= 読んで答えよう =
1 - マカオのカジノ売上の記事の「対前年の主なマイナス要因とし」から「ても、あくまで限定的ものだ。」までを、一字も変えずに書き写してください。
2 - 次の(a)〜(c)は、マカオのカジノ売上の記事の内容と合っていますか。それぞれ「はい」か「いいえ」で答え、決め手となる記事の言葉をそのまま引用してください。(a) 3月のカジノ売上は前の月より増えた。(b) 1営業日あたりの平均売上は、2月より3月のほうが多かった。(c) バカラテーブルには、1テーブルに同時に6人まで座れる。

マカオ、3月のカジノ売上対前年8割減の約714億円…新型コロナ防疫対策によるインバウンド旅客減響く=1〜3月累計では6割減

 マカオ政府博彩監察協調局(DICJ)は4月1日、今年(2020年)3月のマカオの月次カジノ売上(Gross Gaming Revenue=GGR)について、前年同月から79.7%減、前月から69.4%増となる52.57億マカオパタカ(日本円換算:約714億円)だったとする最新統計を公表した。

 対前年の主なマイナス要因として、新型コロナウイルス感染症防疫対策の一環で1月下旬から現在に至るまで入境制限を含む厳格な防疫対策が講じられており、インバウンド旅客数が激減していることが挙げられる。対前月で上昇したことについては、2月5日から19日までの15日間にわたってすべてのカジノ施設が休業したことの反動。ただし、1営業日あたりの平均売上は2月と比較して3月の方が少なかった。

 今年1〜3月累計のカジノ売上は前年同時期から60.0%減の304.86億マカオパタカ(約4138億円)で、マイナス幅は前月終了時点から10.1ポイント拡大。

 DICJはカジノの再開にあたり、運営会社に対して従業員及びゲストの健康を最大限保護することなどを求めており、ゲスト及び従業員のいずれも入場時に体温検査、マスクの着用、健康申請書の提出が義務付けられる。マカオ入境前14日以内に湖北省滞在歴がある場合は入場できない。また、ゲーミング(カジノ)テーブル間の距離の確保、テーブルゲームでは隣席を空ける対応(例えばバカラテーブルでは1テーブルに同時に着席できるのは3〜4人)、スロットマシンについても1台または2台おきの稼動と定められ、交差感染リスク軽減が図られている。チップ等のゲーミング用品に対する消毒も強化実施されている。再開したといっても、あくまで限定的ものだ。

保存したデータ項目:
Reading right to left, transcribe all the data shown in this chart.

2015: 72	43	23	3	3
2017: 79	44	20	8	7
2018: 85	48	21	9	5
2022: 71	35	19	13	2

= 課題の答え =
1 -
対前年の主なマイナス要因として、新型コロナウイルス感染症防疫対策の一環で1月下旬から現在に至るまで入境制限を含む厳格な防疫対策が講じられており、インバウンド旅客数が激減していることが挙げられる。対前月で上昇したことについては、2月5日から19日までの15日間にわたってすべてのカジノ施設が休業したことの反動。ただし、1営業日あたりの平均売上は2月と比較して3月の方が少なかった。

 今年1〜3月累計のカジノ売上は前年同時期から60.0%減の304.86億マカオパタカ(約4138億円)で、マイナス幅は前月終了時点から10.1ポイント拡大。

 DICJはカジノの再開にあたり、運営会社に対して従業員及びゲストの健康を最大限保護することなどを求めており、ゲスト及び従業員のいずれも入場時に体温検査、マスクの着用、健康申請書の提出が義務付けられる。マカオ入境前14日以内に湖北省滞在歴がある場合は入場できない。また、ゲーミング(カジノ)テーブル間の距離の確保、テーブルゲームでは隣席を空ける対応(例えばバカラテーブルでは1テーブルに同時に着席できるのは3〜4人)、スロットマシンについても1台または2台おきの稼動と定められ、交差感染リスク軽減が図られている。チップ等のゲーミング用品に対する消毒も強化実施されている。再開したといっても、あくまで限定的ものだ。

2 -
(a) はい。「前月から69.4%増」
(b) いいえ。「1営業日あたりの平均売上は2月と比較して3月の方が少なかった」
(c) いいえ。「バカラテーブルでは1テーブルに同時に着席できるのは3〜4人」